Capitalizing on disaster: Establishing chromatin specificity behind the replication fork

Abstract

Eukaryotic genomes are packaged into nucleosomal chromatin, and genomic activity requires the precise localization of transcription factors, histone modifications and nucleosomes. Classic work described the progressive reassembly and maturation of bulk chromatin behind replication forks. More recent proteomics has detailed the molecular machines that accompany the replicative polymerase to promote rapid histone deposition onto the newly replicated DNA. However, localized chromatin features are transiently obliterated by DNA replication every S phase of the cell cycle. Genomic strategies now observe the rebuilding of locus-specific chromatin features, and reveal surprising delays in transcription factor binding behind replication forks. This implies that transient chromatin disorganization during replication is a central juncture for targeted transcription factor binding within genomes. We propose that transient occlusion of regulatory elements by disorganized nucleosomes during chromatin maturation enforces specificity of factor binding.

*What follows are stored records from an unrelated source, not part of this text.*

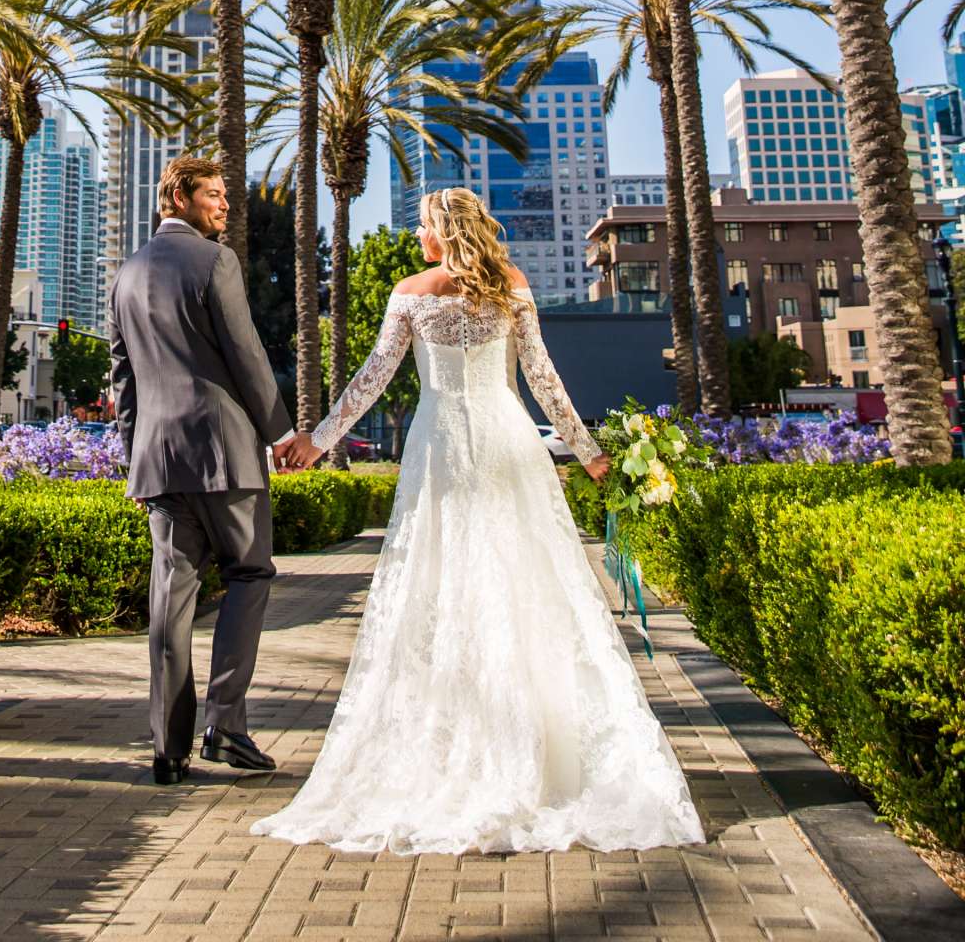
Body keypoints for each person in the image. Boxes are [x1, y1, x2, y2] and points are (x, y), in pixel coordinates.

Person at [252, 187, 703, 857]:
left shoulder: (412, 290)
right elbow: (544, 380)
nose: (417, 240)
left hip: (439, 448)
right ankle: (540, 752)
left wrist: (317, 440)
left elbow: (373, 378)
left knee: (440, 583)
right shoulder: (512, 285)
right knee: (524, 584)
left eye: (423, 229)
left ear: (439, 232)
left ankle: (458, 744)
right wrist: (592, 454)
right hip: (507, 441)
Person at [109, 152, 303, 788]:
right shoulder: (217, 261)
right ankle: (225, 724)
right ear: (180, 198)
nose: (225, 204)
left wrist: (131, 456)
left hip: (159, 462)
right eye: (215, 194)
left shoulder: (127, 273)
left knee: (171, 597)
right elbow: (247, 355)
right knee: (251, 570)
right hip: (225, 452)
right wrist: (281, 433)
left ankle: (168, 746)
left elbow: (124, 381)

Keywords: chromatin; epigenetics.

Figure 1

Chromatin dynamics around the replication fork. In front of the replication fork, charge neutralization by histone acetylation loosens nucleosomes while positive supercoiling promotes unwinding of DNA from histone octamers. Histone chaperones are localized at the fork for efficient histone transfer. Newly replicated chromatin gradually matures so that chromatin close behind the fork is transiently disordered, and chromatin structure is only completed further behind the fork.

Figure 2

Restoration of NDRs behind the replication fork in Drosophila and Saccharomyces. In Drosophila, transcription factor binding sites (blue) are occluded by nucleosomes (yellow) immediately behind the replication fork, and are only cleared on more mature chromatin. In budding yeast, transcription factor binding sites are cleared of nucleosomes immediately behind the replication fork, allowing rapid factor binding.

Figure 3

The MINCE-seq technique for mapping newly replicated chromatin. MINCE-seq maps nucleosome (yellow) and transcription factor (blue) binding positions using metabolic labeling of newly replicated DNA (red). DNA is labeled in vivo with the thymidine analog 5′-ethynyl-2′-deoxyuridine (EdU) and chromatin is fragmented using Micrococcal Nuclease (MNase). Labeled DNA is biotinylated by “Click” chemistry, and captured on streptavidin beads. Paired-end deep sequencing maps protein protection, and the length of the protected fragments distinguishes nucleosomes (~150 bp) from bound transcription factors (<50 bp).

Figure 4

Transient nucleosome disorganization behind the replication fork restricts transcription factor binding. The transcription factor binding free energy landscape on naked DNA (top) is indicated, where the dashed line represents an effective free energy cutoff for stable binding. Spurious sites (light blue) have binding energies lower than the cutoff, but these sites outnumber functional high-affinity sites (dark blue), and occasional spurious sites may have intermediate affinities (blue). In mature chromatin, spurious sites are occluded by nucleosomes (yellow) while true functional sites are accessible. Immediately after replication all binding sites are occluded by nucleosomes, and only true sites have sufficient affinity for transcription factors to compete with nucleosomes.